Professor Terrence Forrester
PROFESSOR OF EXPERIMENTAL MEDICINE AND DIRECTOR
TROPICAL MEDICINE RESEARCH INSTITUTE
FACULTY OF MEDICAL SCIENCES
MONA CAMPUS, JAMAICA
Tel: (876) 927-1884 • Email: Terrence.Forrester@uwimona.edu.jm
PROFILE
In 2006, Professor Terrence Forrester was the recipient of the prestigious Anthony N Sabga Caribbean Awards for Excellence (ANSCAFE), one of the region’s leading recognition programmes, for his work. That same year the inaugural Caribbean Laureate also earned the Boehrigher Ingleheim Award for Hypertension Research in Developing Countries. Three years prior, he was also the winner of the Vice Chancellor’s Award for Excellence in Research at UWI. Professor Forrester (BSc, MSc, PhD, DM) unified four research units across three UWI campuses when he spearheaded the formation of the Tropical Medical Research Institute, which merged the Tropical Metabolism Research Unit, the Sickle Cell Research Unit and the Epidemiology Research Unit at UWI Mona, and the Chronic Disease Research Unit in Barbados. Forrester, who has served as an adviser to a number of international health organizations, including the World Health Organization, the Medical Research Council (UK) and the United States Center for Disease Control, has focused in his research on the causes of hypertension and other cardiovascular diseases. This work has been especially significant in the Caribbean context, given the region’s prevalence of hypertension and high death rate from coronary heart disease.
RESEARCH INTERESTS
Professor Forrester’s interest has been man’s biological adaptation. In particular he has been pursuing discovery research to understand how man adapts to nutritional stress and the costs and consequences of such adaptation to the risk of obesity, hypertension and insulin resistance. Since 1999, Professor Forrester has received at least 14 research grants from various funding agencies to assist with his work to better understand the underlying basis of hypertension and insulin resistance.
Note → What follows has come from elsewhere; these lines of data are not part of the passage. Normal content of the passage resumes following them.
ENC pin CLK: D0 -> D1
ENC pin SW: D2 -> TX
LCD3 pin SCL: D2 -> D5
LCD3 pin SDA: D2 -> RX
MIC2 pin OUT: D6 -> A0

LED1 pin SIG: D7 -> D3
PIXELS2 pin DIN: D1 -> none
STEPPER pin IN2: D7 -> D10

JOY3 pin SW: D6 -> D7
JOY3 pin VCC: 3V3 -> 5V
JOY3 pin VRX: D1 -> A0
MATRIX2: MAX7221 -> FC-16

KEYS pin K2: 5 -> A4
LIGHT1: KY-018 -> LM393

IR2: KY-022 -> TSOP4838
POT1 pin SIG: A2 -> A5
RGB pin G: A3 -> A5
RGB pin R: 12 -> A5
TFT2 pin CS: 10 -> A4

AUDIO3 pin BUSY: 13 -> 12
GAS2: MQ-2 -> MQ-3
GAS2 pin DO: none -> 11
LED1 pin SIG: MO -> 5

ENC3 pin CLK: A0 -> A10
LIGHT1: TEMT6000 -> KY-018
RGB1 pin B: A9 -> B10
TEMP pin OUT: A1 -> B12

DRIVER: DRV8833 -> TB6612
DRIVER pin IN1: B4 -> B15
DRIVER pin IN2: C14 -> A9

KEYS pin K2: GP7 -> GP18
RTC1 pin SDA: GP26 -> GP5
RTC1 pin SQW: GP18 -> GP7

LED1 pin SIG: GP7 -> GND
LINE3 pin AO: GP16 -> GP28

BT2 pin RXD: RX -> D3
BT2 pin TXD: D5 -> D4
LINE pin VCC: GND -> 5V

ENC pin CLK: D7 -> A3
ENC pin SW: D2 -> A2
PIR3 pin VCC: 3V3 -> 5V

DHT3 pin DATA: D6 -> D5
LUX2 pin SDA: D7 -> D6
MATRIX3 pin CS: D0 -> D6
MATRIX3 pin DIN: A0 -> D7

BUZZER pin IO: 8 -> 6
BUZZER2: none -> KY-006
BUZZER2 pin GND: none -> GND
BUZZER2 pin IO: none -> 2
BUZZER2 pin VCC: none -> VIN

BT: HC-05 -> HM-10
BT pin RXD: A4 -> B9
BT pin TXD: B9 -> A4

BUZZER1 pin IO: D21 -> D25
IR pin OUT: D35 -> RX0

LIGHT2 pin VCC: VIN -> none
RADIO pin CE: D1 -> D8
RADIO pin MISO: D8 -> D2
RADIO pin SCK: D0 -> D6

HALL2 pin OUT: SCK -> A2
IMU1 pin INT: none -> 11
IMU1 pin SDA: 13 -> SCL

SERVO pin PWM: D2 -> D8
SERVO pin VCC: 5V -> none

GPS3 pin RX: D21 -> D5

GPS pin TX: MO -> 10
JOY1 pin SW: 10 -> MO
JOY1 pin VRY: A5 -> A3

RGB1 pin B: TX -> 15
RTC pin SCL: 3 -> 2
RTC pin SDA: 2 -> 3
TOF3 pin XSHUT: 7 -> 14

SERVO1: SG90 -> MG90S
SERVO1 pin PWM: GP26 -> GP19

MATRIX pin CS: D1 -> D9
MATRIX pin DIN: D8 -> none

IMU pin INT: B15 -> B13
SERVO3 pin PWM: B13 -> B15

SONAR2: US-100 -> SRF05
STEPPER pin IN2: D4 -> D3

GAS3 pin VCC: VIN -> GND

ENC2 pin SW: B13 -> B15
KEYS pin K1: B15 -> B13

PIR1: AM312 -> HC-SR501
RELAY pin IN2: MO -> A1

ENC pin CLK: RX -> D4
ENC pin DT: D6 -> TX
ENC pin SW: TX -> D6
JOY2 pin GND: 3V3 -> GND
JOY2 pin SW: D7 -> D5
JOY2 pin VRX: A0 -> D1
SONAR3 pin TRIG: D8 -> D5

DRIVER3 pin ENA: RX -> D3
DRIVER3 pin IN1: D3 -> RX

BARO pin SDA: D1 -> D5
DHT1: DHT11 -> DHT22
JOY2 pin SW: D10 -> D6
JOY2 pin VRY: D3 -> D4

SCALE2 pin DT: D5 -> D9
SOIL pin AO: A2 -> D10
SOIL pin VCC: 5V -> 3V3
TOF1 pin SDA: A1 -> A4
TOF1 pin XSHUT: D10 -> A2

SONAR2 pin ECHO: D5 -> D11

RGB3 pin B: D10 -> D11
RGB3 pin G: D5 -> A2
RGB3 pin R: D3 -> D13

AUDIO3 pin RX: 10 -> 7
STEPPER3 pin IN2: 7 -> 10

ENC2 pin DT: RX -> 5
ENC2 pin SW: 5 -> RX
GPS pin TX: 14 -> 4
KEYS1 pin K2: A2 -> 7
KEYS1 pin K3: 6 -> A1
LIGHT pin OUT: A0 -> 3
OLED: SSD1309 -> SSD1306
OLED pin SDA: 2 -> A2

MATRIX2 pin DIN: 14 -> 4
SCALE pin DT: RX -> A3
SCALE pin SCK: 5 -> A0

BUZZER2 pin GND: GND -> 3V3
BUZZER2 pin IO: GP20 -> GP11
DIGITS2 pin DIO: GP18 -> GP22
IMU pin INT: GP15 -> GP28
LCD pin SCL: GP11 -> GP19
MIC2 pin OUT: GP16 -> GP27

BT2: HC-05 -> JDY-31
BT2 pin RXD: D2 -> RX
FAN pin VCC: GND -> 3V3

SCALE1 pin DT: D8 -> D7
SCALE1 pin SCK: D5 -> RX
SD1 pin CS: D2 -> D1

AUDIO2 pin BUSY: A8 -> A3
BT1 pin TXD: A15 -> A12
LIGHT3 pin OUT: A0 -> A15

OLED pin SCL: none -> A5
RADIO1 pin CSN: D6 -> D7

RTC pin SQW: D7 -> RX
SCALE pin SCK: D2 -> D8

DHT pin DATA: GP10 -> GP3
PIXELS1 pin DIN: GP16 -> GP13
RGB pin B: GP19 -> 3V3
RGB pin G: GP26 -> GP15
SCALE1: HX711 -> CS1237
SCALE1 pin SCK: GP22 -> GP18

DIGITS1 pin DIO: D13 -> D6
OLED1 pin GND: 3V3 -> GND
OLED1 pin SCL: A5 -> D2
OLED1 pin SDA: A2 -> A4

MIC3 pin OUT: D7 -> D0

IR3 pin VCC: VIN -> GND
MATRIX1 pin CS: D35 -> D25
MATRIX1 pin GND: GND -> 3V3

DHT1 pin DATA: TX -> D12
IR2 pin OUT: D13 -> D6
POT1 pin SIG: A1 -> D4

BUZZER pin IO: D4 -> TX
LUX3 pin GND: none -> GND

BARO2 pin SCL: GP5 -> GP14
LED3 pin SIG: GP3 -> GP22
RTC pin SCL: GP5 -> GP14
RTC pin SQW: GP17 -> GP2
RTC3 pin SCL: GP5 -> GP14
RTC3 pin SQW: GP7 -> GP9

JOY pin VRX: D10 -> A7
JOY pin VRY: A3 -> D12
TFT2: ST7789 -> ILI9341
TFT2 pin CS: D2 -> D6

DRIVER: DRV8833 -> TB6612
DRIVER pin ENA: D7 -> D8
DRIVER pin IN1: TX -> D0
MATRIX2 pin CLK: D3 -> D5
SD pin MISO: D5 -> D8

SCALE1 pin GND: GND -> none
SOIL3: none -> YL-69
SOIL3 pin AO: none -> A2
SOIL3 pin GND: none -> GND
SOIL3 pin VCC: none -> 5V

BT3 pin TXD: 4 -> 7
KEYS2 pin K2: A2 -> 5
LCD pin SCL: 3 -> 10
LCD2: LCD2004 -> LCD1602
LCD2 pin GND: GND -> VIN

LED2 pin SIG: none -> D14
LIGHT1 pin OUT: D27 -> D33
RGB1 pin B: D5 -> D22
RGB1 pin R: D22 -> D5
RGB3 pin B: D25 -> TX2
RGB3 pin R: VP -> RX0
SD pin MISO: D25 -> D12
The three areas of work with which he has been involved are intermediary metabolism in children with severe malnutrition, hypertension research, and research into the developmental origins of health and disease. He and his team have proposed a unifying hypothesis linking early nutritional experience with later risk of obesity and attendant diseases, hypertension and diabetes which we are in process now of elucidating with novel experimental approaches focusing on metabolism, physiology and epigenetics.